The Global Positioning System, or GPS, is a solar-powered satellite navigation system consisting of 24 satellites located 11,000 nautical miles in space. The United States Department of Defense placed these satellites in orbit for military operations, but in the 1980s made the system available to the public at no charge. Since the system works anywhere in the world at any time of day and in any weather condition, there is a place for GPS in the transportation industry.

How GPS works in the transportation industry

Twice a day, GPS satellites revolve around the Earth, move in a precise orbit, and transmit signals. GPS receivers capture this information and calculate the exact location of a user using triangulation. An electronic map on the receiver shows this location in 2D or 3D depending on the number of satellites in view from the receiver. After determining the user’s position, the unit can calculate the distance to the destination, speed, heading, directions, and other information.

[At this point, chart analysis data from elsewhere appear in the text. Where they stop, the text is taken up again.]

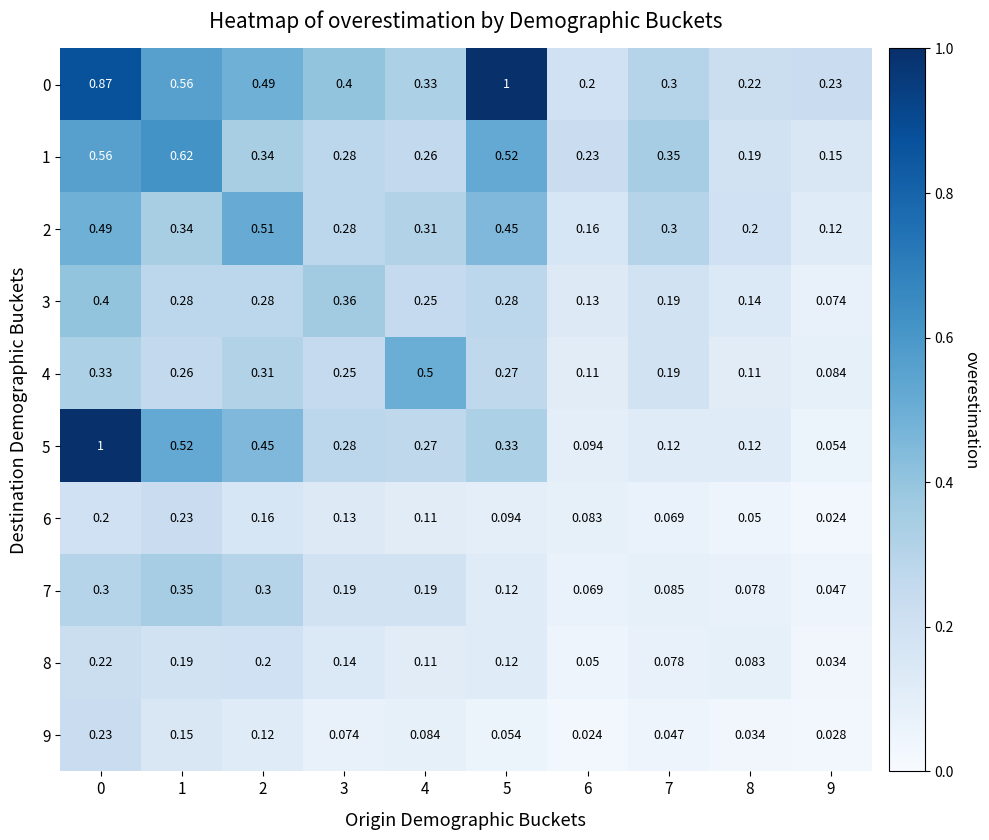

Is the value of 7 at 8 greater than the value of 0 at 5?

No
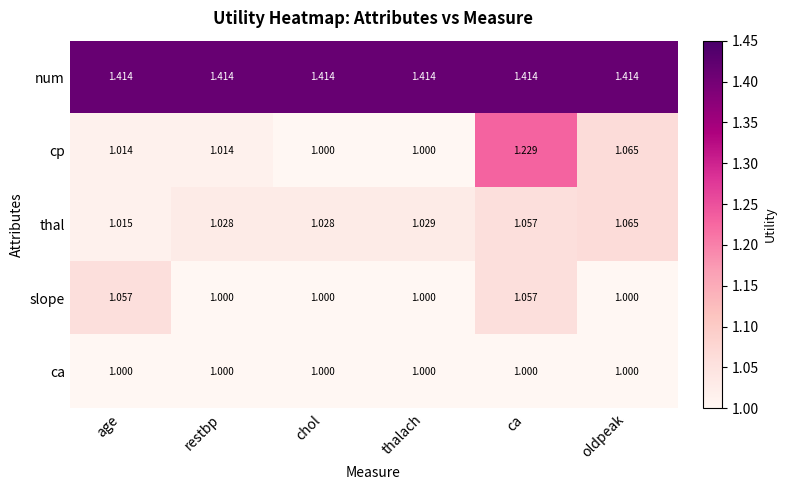

Rank the series by their maximum value, from highest to lowest.

num, cp, thal, slope, ca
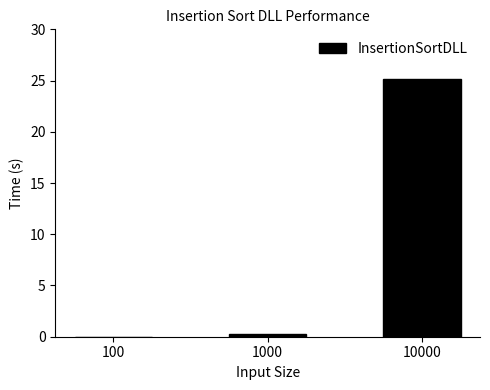

Which category has the highest value across all series?

10000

GPS tracking systems have been important to the development of the automobile transport industry. Reputable trucking companies use this technology to strengthen their businesses. GPS is used to constantly track the location of transport vehicles so supervisors know where each member of the fleet is at all times. Customers can access this information, allowing them to monitor shipments.

GPS safety and emergency functions in the transportation industry

With significant investments in fleets and expensive cargo on board, safety becomes a priority for shipping companies. An accident or other emergency can happen at any time and GPS allows supervisors to quickly identify when something goes wrong during transportation. They can see a vehicle drifting off course or making unscheduled stops, allowing them to respond immediately.

When GPS is used for fleet tracking, data is transmitted in real time. Emergency services also use GPS to locate and respond to vehicle accidents and other emergencies on the roads. Drivers who encounter problems rely on this technology to keep their cargo and themselves as safe as possible. Quick response to an emergency can mean the difference between intact and lost cargo and, most importantly, life or death.

GPS is extremely accurate due to the multi-channel parallel design of today’s receivers. Newer receivers improve accuracy to an average of less than three meters. Signals can pass through glass, plastic, and clouds, and satellites are built and launched to replace existing satellites, which have a lifespan of about ten years.